The Alaska-Yukon-Pacific Exposition (AYPE), held in Seattle from June 1 to October 16, 1909, followed on the heels of the 1905 Lewis and Clark Exposition in Portland, Oregon. Initial inspiration for the fair came from a group of Alaska's gold rush pioneers in 1905. In 1906, Seattle businessmen altered the original plan, postponed the 1907 date (so as not to conflict with the Jamestown, Virginia tricentennial celebration) until 1909, and sought financial support for an enlarged scope. The AYPE followed a tradition established in 1876 when Philadelphia held a Centennial Exposition. It was an opportunity for Seattleites to display pride in their heritage and their patriotism.

Although funding was provided at the state level, much of the financial burden for the Exposition fell to the City of Seattle. Many city departments worked tirelessly before the AYPE to secure funding or put personnel in place to ensure the fair's success. These departments expressed their concerns, ideas, and requests to City Council and the Mayor through various communications and reports. The Police, Fire, Parks, and other departments all contributed to a smooth-running and safe Exposition.

For years after the close of AYPE, the Seattle Parks Department leased the Exposition property from the University and maintained the grounds. The Regents of the University of Washington assumed maintenance of the grounds in April 1915 and the City's involvement with the AYPE properties ended.
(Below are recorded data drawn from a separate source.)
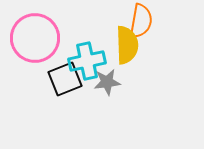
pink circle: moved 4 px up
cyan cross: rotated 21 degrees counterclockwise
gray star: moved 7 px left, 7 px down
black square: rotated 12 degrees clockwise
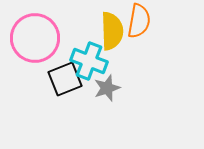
orange semicircle: moved 2 px left
yellow semicircle: moved 15 px left, 14 px up
cyan cross: moved 2 px right; rotated 33 degrees clockwise
gray star: moved 6 px down; rotated 12 degrees counterclockwise
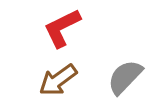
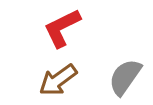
gray semicircle: rotated 9 degrees counterclockwise
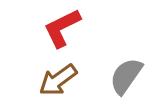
gray semicircle: moved 1 px right, 1 px up
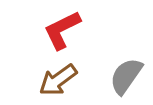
red L-shape: moved 2 px down
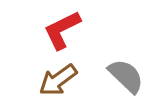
gray semicircle: rotated 99 degrees clockwise
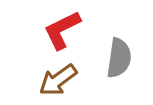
gray semicircle: moved 7 px left, 18 px up; rotated 54 degrees clockwise
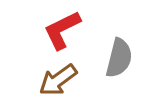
gray semicircle: rotated 6 degrees clockwise
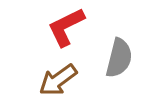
red L-shape: moved 4 px right, 3 px up
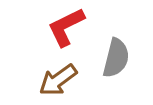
gray semicircle: moved 3 px left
Although the anticipated influx of people and the anticipated stimulus to economic growth did not materialize as a result of the Exposition, the City and promoters counted AYPE as a success. Traffic was handled well, the boulevard system was completed in time for visitors to enjoy the scenery, and the police ably protected "the lives and property of the citizens and visitors during the Exposition." The University benefited by the expansion of its campus. Permanent benefits for the city included many additional miles of streetcar tracks, additional fire alarm boxes, a boulevard system, and a statue of William Seward.